We’re building the first version of this software on our own, but hope to be able to hire engineering staff quickly. Cutting edge is less important than broadly known — for both hireability and learnability. Our team will leverage, and contribute back to, existing and potentially new open source projects. Where possible, we will prefer open-source tools over proprietary (particularly given our concerns about geophysical location). We’re building a web-app first, but I expect we’ll soon see use for both a mobile-native app for at least parts, and, perhaps less expectedly, a desktop app.

HR

We need things such as revenue, first, but I’ve learned from my previous companies that hiring happens faster than you’d expect, and having values and policy in place is essential.

Some things we’re thinking about:

  1. Both Steve and I have dogs, who we want to have around the office.
  2. We have kids, and we like to see and hang out with them.
  3. We like to travel.
  4. Be able to offer valuable perks like full parental leave, childcare and flexible hours.
  5. Encourage and support community involvement and personal passions.
  6. Collaboration and conversation is better than competition and direction.

But, I don’t want an office full of perks and free things.

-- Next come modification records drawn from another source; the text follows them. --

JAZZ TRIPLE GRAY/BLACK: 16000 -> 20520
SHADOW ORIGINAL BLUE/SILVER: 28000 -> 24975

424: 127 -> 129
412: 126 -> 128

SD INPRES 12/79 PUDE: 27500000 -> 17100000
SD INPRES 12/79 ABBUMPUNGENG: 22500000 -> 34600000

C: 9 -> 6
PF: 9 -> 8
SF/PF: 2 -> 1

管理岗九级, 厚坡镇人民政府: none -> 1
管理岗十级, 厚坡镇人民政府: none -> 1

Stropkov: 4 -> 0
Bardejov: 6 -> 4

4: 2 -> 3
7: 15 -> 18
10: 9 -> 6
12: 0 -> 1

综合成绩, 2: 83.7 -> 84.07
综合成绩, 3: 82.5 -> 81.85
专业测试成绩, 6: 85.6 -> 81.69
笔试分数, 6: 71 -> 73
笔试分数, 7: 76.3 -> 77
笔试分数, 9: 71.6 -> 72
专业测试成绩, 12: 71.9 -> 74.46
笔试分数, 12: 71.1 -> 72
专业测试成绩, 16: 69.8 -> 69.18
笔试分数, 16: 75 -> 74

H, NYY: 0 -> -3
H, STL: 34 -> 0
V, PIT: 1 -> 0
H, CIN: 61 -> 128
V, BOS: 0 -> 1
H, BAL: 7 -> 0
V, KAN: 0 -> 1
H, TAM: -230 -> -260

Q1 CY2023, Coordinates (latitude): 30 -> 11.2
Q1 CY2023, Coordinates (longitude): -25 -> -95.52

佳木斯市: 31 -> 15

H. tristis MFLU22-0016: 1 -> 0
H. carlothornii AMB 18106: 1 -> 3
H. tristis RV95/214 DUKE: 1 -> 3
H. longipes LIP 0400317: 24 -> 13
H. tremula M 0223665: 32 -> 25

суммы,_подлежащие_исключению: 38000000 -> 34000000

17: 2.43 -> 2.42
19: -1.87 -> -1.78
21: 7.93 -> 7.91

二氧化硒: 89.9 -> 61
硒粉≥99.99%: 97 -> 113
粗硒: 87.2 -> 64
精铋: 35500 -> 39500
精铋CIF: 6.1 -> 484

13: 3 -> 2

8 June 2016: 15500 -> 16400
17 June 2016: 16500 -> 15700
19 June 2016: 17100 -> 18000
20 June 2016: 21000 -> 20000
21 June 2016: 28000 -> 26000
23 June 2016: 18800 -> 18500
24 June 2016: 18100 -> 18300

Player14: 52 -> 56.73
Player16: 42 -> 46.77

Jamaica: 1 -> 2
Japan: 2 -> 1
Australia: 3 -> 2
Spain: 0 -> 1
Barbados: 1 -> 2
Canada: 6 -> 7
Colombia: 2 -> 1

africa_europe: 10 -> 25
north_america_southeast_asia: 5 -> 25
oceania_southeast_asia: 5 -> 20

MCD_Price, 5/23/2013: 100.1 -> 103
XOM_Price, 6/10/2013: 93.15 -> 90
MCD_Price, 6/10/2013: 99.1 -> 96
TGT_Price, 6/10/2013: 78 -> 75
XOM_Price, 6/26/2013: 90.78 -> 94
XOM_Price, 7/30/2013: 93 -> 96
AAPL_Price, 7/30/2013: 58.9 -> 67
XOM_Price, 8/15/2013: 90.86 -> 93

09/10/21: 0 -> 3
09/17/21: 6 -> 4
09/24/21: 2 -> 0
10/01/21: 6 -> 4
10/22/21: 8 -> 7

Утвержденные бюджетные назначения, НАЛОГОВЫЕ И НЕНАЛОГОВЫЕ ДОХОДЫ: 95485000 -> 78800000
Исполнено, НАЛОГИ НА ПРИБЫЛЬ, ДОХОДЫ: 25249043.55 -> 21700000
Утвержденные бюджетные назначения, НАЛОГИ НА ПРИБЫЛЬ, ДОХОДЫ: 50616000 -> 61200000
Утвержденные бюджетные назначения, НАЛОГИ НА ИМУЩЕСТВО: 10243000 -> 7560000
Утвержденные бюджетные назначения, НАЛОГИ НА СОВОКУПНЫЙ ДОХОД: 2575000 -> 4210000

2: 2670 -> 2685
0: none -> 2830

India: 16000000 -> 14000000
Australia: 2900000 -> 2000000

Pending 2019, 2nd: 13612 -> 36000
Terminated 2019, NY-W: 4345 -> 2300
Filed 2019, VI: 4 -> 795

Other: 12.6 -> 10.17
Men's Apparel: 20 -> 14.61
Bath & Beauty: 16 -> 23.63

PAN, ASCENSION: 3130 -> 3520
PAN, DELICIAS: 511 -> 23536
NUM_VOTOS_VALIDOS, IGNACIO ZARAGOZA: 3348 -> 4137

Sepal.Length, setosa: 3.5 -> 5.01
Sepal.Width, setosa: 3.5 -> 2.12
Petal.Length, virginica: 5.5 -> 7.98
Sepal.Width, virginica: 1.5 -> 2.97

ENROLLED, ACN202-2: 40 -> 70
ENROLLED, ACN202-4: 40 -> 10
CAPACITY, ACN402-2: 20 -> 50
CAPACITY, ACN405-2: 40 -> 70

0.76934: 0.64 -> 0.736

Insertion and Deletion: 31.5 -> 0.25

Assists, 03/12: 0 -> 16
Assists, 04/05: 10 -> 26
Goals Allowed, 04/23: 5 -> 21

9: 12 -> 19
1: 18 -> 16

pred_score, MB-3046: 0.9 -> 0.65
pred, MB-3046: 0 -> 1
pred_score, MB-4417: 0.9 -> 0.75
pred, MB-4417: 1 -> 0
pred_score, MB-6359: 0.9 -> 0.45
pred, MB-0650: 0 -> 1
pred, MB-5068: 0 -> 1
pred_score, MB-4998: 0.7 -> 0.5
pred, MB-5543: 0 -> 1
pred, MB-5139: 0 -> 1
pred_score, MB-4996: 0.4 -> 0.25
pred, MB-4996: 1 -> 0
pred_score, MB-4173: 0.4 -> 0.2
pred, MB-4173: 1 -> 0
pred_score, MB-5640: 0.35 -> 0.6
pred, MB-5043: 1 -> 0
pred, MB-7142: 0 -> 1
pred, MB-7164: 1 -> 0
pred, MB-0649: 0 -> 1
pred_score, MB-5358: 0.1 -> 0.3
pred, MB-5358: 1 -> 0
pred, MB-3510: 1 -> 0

There’s some middle ground of “recognize your staff have lives and accommodate fully” and “your staff should be treated like adults” Be passionate, stay passionate, engage and encourage passion, but leave work at work. A few years ago, I wrote a piece about finding other paths to success (“A million dollars isn’t cool, you know what’s cool?”), and the ethos behind that still resonates with me. I want to build that into this new company.

Utility

I’m confident we’ve identified a need and a niche that we can work in, but there’s something to the axiom “the greatest minds of my generation are figuring out how to make people click ads”. There are real problems that people can, and are solving. Teams at Code for America & the USDS are solving real problems, for real people, using tech. We need to make sure we’re contributing too — if not directly through our product, through our expertise, our staff, our community.

A Company for Good

Starting a company is hard. Most fail quickly, so adding additional constraints, or targets could feel like a fool’s game. I’d like a company that structurally contributes back to our community (see HR, above). And I’d like a company that isn’t just building a product and selling it. Existing isn’t enough. We need to put our effort, success, and privilege towards something more. We’re not totally sure where we’ll draw the line, but it’s something to figure out. It’s too easy to leave these decisions to later, and then later never comes. We need to start these as we start everything else.


These are not in order of importance and jostle from day-to-day in my head for position. As we move forward I will to write more about how we embrace these challenges and opportunities How each point becomes not only part of the product, but of our new company, and more part of ourselves as partners in this. And finally to talk openly about where compromises were made, where things are left to do, and how we’re changing.

“All we have to do is go to first principles and what you all know every single time you ship something, every single time you put something out in the world. You know what it looks like when it counts. You know what it looks like when you care about it, and all we have to prioritize, one simple thing, that the story we tell includes the most vulnerable people. If we do that much then we can be worthy of all the things that people say about the transformative potential that technology has on the world.”